**EXTRACTED TEXT**
------------------------------------------------------------

In summary, ATM technology has better scalability and lower delay variance than current packet switching technology.

6 Challenges

In this section, we discuss a few of the requirements identified earlier in Section
4.1and see what needs to be done to ensure success of the ATM technology.

6.1 Economy of Scale

Today, networking technology seems to be far ahead of the applications. High-speed fibers have been installed but there is not enough video traffic to fill them. Invention is becoming the mother of necessity. We need to create a need for the high bandwidth. In such a situation, generally low cost is the primary motivator. When the high-speed technology is proportionately cheaper than lower-speed alternatives, the buyer’s considerations change from “Why should I buy high speed?” to “Why should I not buy high speed?”

------------------------------------------------------------

**LISTED RECORDS**
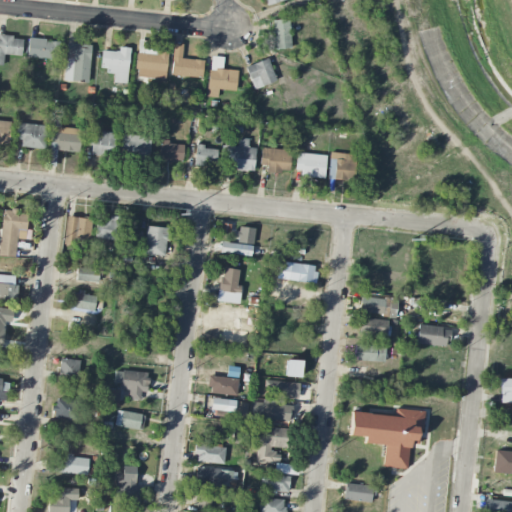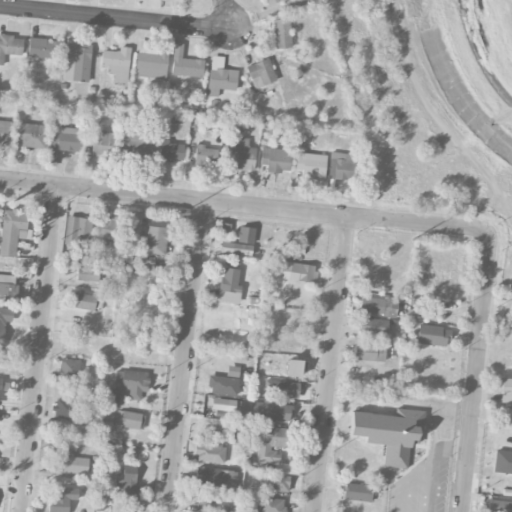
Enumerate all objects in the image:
building: (270, 2)
road: (229, 15)
road: (117, 18)
building: (281, 34)
building: (9, 47)
building: (42, 49)
building: (76, 63)
building: (116, 64)
building: (151, 64)
building: (184, 64)
building: (260, 74)
building: (220, 81)
building: (233, 127)
building: (4, 132)
building: (30, 136)
building: (65, 140)
building: (102, 143)
building: (132, 144)
building: (170, 152)
building: (240, 155)
building: (204, 156)
building: (275, 160)
building: (310, 165)
building: (341, 167)
road: (245, 206)
power tower: (179, 214)
building: (108, 229)
building: (76, 230)
building: (12, 231)
building: (245, 236)
power tower: (412, 240)
building: (155, 241)
building: (235, 249)
building: (295, 272)
building: (87, 274)
building: (7, 287)
building: (229, 287)
building: (82, 302)
building: (377, 307)
building: (4, 322)
building: (372, 327)
building: (432, 335)
road: (37, 349)
building: (369, 353)
road: (184, 357)
road: (327, 363)
building: (68, 369)
building: (292, 369)
road: (475, 374)
building: (131, 383)
building: (222, 386)
building: (3, 388)
building: (281, 389)
building: (506, 391)
building: (113, 398)
building: (222, 405)
building: (240, 408)
building: (65, 410)
building: (270, 411)
building: (129, 420)
building: (389, 433)
building: (270, 444)
building: (209, 454)
building: (502, 462)
building: (74, 465)
building: (213, 477)
building: (273, 483)
building: (357, 493)
building: (123, 495)
building: (61, 499)
building: (203, 500)
building: (270, 505)
building: (497, 506)
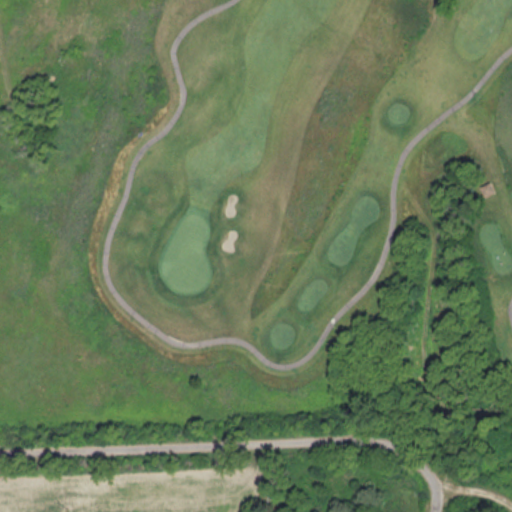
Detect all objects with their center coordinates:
park: (289, 197)
road: (221, 338)
road: (319, 442)
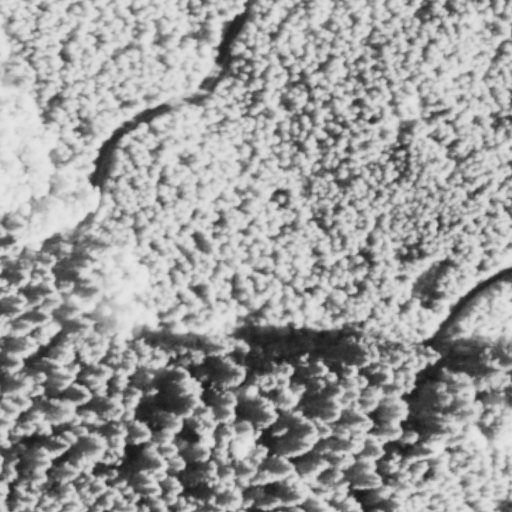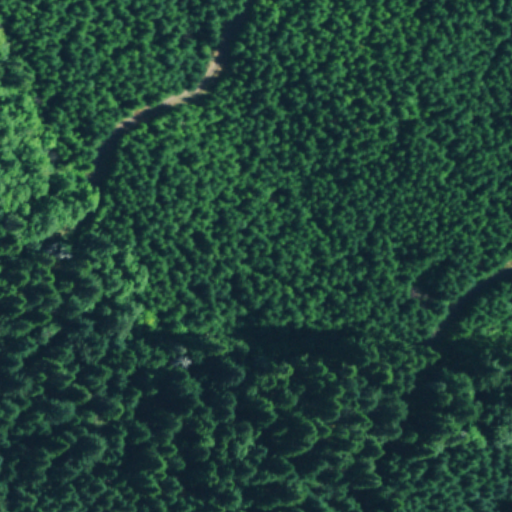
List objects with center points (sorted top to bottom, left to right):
road: (287, 44)
road: (215, 172)
road: (391, 486)
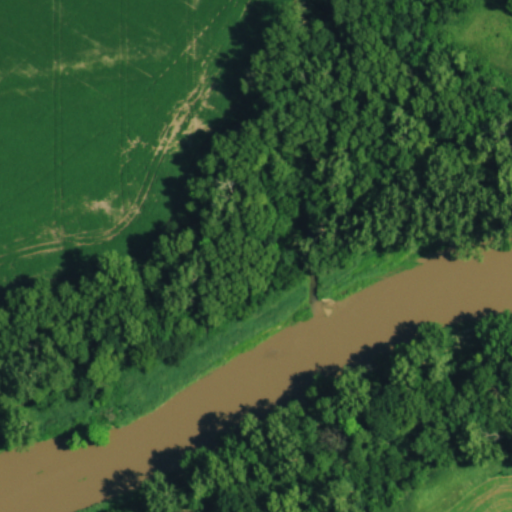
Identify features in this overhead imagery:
river: (254, 383)
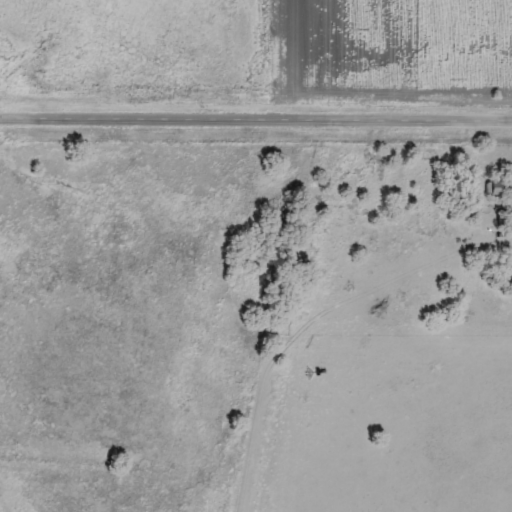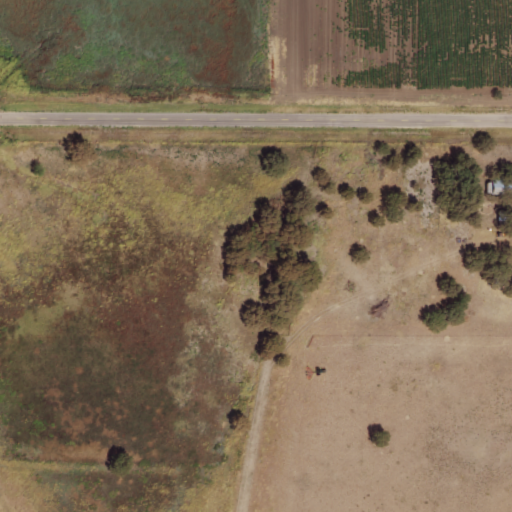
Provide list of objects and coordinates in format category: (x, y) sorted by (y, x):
road: (255, 126)
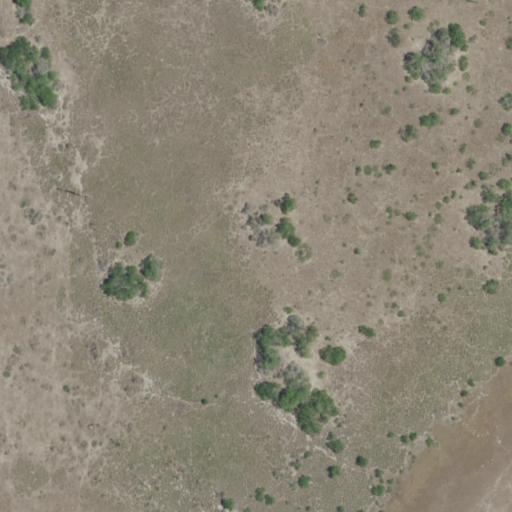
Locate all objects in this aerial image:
power tower: (79, 194)
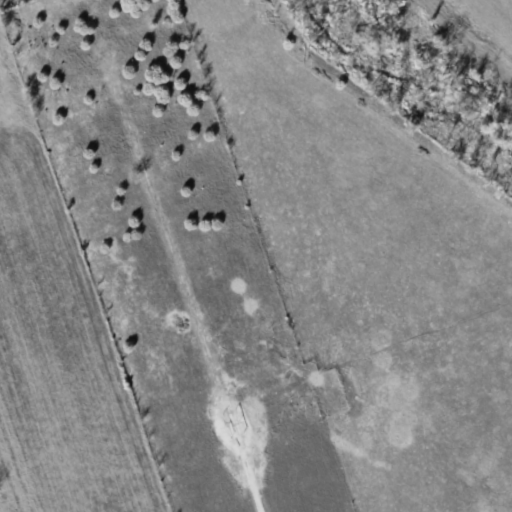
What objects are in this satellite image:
building: (234, 421)
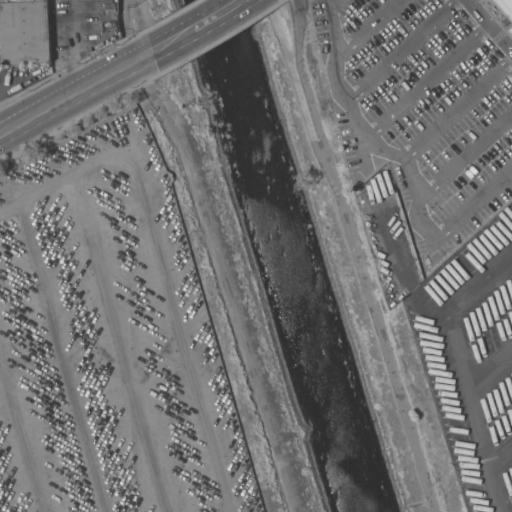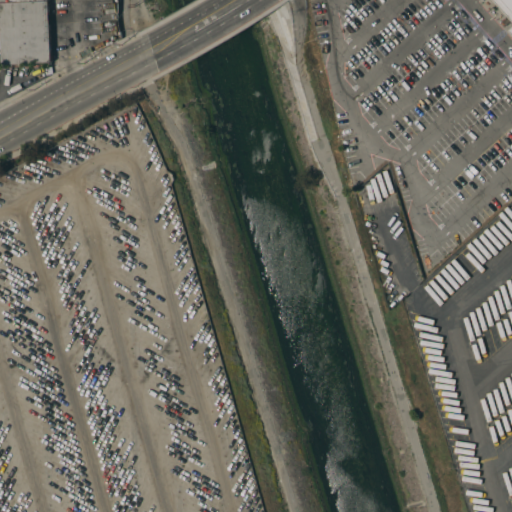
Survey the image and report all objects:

------------------------------------------------------------

**TASKS**
a – In the records, rescale the part that opens with the line containing "What objects are" and runs through the end of the records, keeping every line in that span. Multiply each coordinate in the answers by 0.55, round to whole numbers with halves going up, and leave the pictures out.
b – Write the next part of the text on ATM technology.
The text has no connection to the records.

**REPLIES**
a –
What objects are in this satellite image:
building: (129, 232)
Survey the image and report all objects:

b –
Today, there is diseconomy of scale. Higher speed networks cost more in per-bit than lower speed networks. Ten Mbps Ethernet cards can be had for $50. However, 100 Mbps FDDI cards cost closer to $1000. This diseconomy of scale has a significant impact on user adoption. We have seen this happen in other areas of computing. Today ten 100-MIPS computers cost much less than one 1000-MIPS computer. Therefore, we see more distributed computing than supercomputing. Applying the same logic, it appears that unless there is economy of scale, people may divide their networking applications among multiple low-speed links than one high-speed link. Of course, there are a few applications that will not work on speeds in the range of 10 Mbps. For these, the users have no choice but to use higher speed links.

This diseconomy of scale affects all high speed technologies including ATM. However, ATM has a bigger uphill battle due to its newness. In a recent ATM Forum user survey conducted Dr.~John McQuillan, the users were asked that given the same price, which 100 Mbps network they would buy: ATM or 100-Mbps Ethernet. The answer was Ethernet because it is something the users feel very comfortable with. We ATM designers will have to work hard to get the ATM equipment prices below the 100-Mbps Ethernet to get acceptance.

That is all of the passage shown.